PROBLEM TO WORK ON => Reproduce the lines below verbatim, from the line with "as H:MM AM/PM." to the line with "At what time", both included. Leave out the pictures.

SUPPLIED DATA =>
--------

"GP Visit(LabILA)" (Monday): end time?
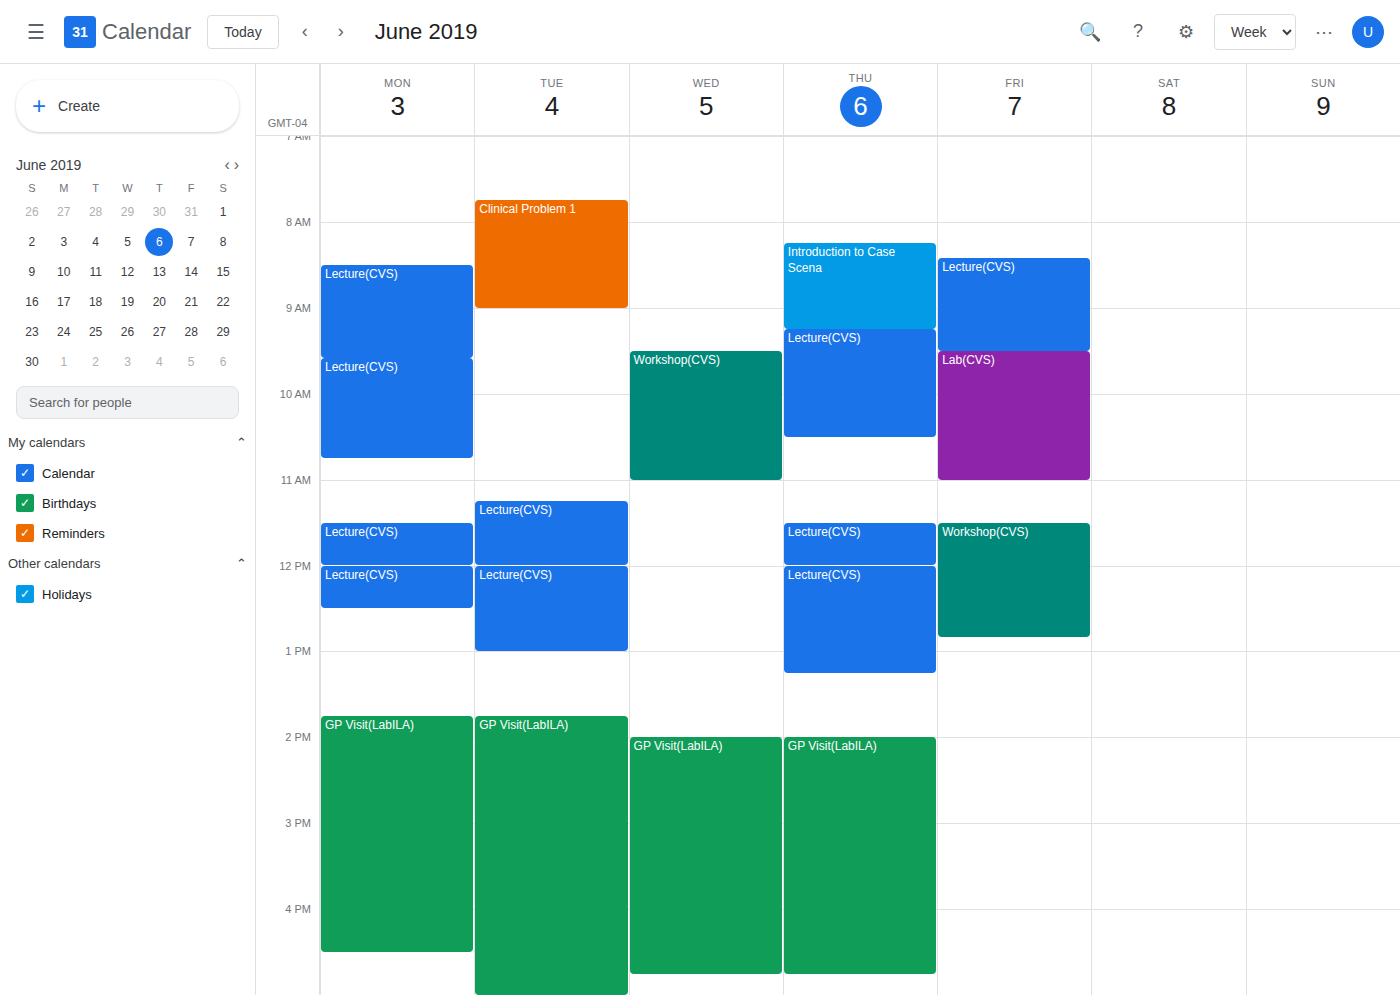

--------

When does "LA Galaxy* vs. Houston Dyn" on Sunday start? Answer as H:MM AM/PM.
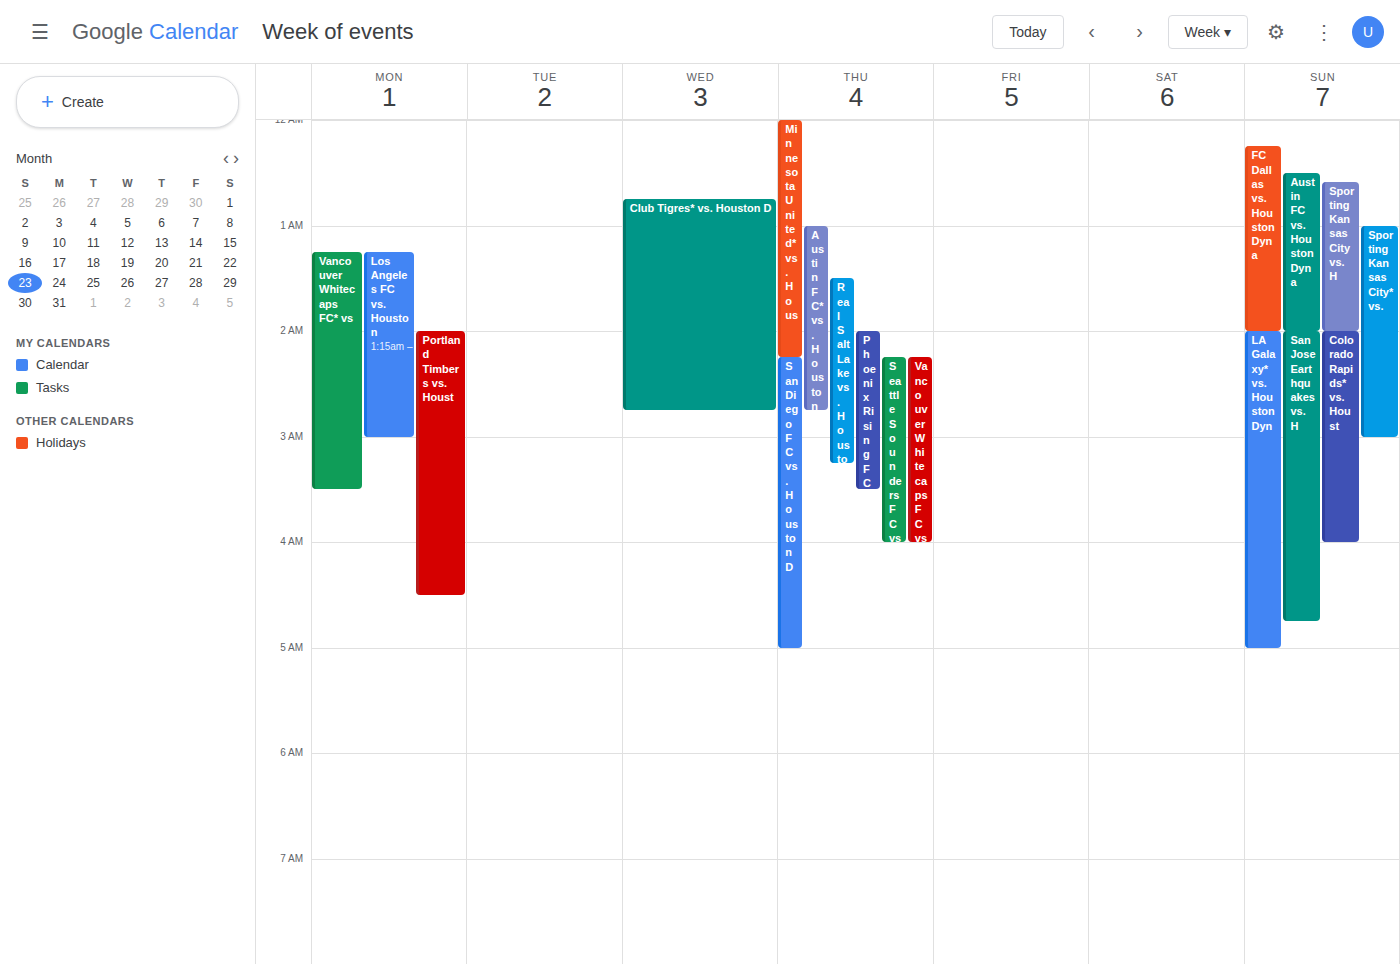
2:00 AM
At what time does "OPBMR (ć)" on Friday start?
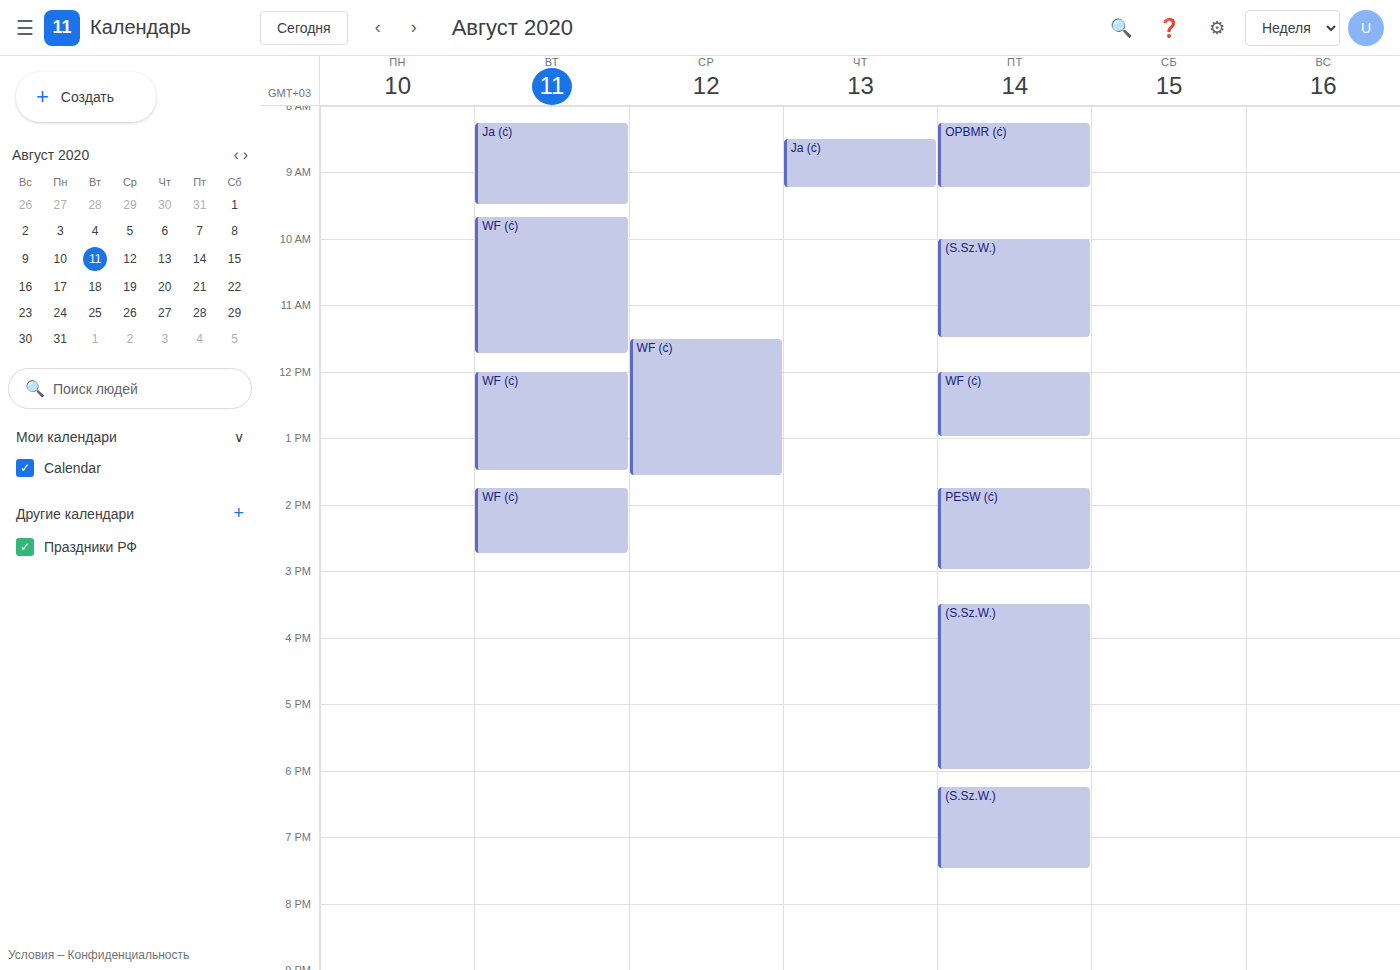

--------

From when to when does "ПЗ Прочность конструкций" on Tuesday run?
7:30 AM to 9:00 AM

--------

RESPONSE FOR THIS EXERCISE =>
When does "LA Galaxy* vs. Houston Dyn" on Sunday start? Answer as H:MM AM/PM.
2:00 AM
At what time does "OPBMR (ć)" on Friday start?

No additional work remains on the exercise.